On the way we pass a British boat under sail with two young children being towed in the dinghy - what fun for them
We had spoken to this family late last night. Our jet boat on shore would not start and we would not have been able to get back to Ocean Science if they had not towed us out. There was a very heavy surge in the dock, but the family, including the two little girls, were completely unconcerned, leaping into the bucking boat. We had seen the girls before, when their yacht was at anchor, scampering up the lines like geckos. The boat was clearly a second home. Thank you Alastair, Melanie and girls.

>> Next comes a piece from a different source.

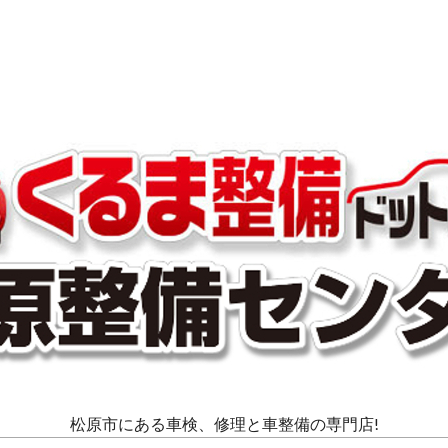
松原市にある車検、修理と車整備の専門店!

Bequia is a proper boatie place. There are chandlers, and boats are still built here, a tradition that goes back a long way. Scots boatbuilders came here in 1800. And strangely, Bequia is one of the few places on earth that has a licence to take whales. The International Whaling Commission allows the islanders to take up to 5 humpback whales each year, provided they are killed in the traditional manner, with hand-thrown harpoons. The skills to enable this are dying out. Bequia is a flourishing and vibrant town, with markets and bars, along with various businesses connected with the sea.

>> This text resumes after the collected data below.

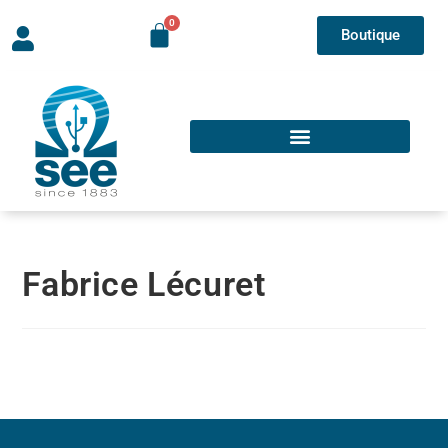
Boutique
Fabrice Lécuret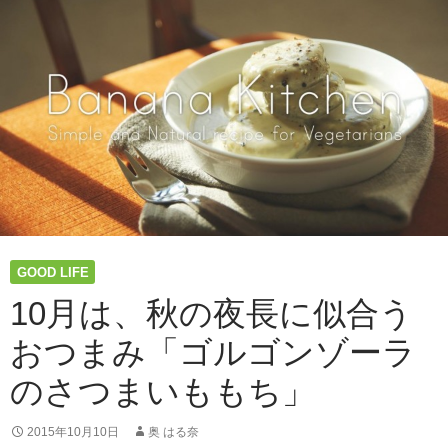
の
朝
に。
11
月
は
「焦
が
し
林
檎
と
か
GOOD LIFE
ぼ
ち
10月は、秋の夜長に似合う
ゃ
おつまみ「ゴルゴンゾーラ
の
ポ
のさつまいももち」
タ
ー
ジ
2015年10月10日
奥 はる奈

We had already had some dealings with Bequia before we came here. Back on Mustique we got a tight-lipped “No, I won’t” from Mr Perkins when we turned the starter. Blocked fuel feed again. Nothing we could do – and there were lots of things tried – could persuade our lorry engine to leap into life, so we summoned a diesel engineer over from Bequia. This was Tyrone Caesar, who arrived piloted in a wicked speed boat with a javelin-sharp prow. Leaping on board he tried this and that, and then played a winning hand – a squirt of insect repellent and then brake disc cleaner into the fuel line. This was volatile enough to make a nice big bang when under compression, and the engine started to suck fuel. Thanks and bye bye Tyrone. And bye bye 800 US dollars.
The dock people at Bequia were as pleasant and helpful as could be. We had run out of water, and filled up – now no need to chuck a bucket of sea water to flush the heads (boatie word for loos). There was a big lump of debris floating near our hull, and it was steered away by the harbourmaster and pals using something that might have been a whaling harpoon. We got a nice stern-on mooring on the dock. Note the step-off box. I have never had one of those before.
A quiet lunch on the boat (what, we had to make our own lunch, whatever next?), then a mosey ashore to find a part for the generator cooling pump. Located at Pipers Marine chandlery and rigging shop,in a pleasing tangle of back streets. In fact his street is called Back Street. The shop is for sale. He had the part (an impeller). Glenn bought 3 of them.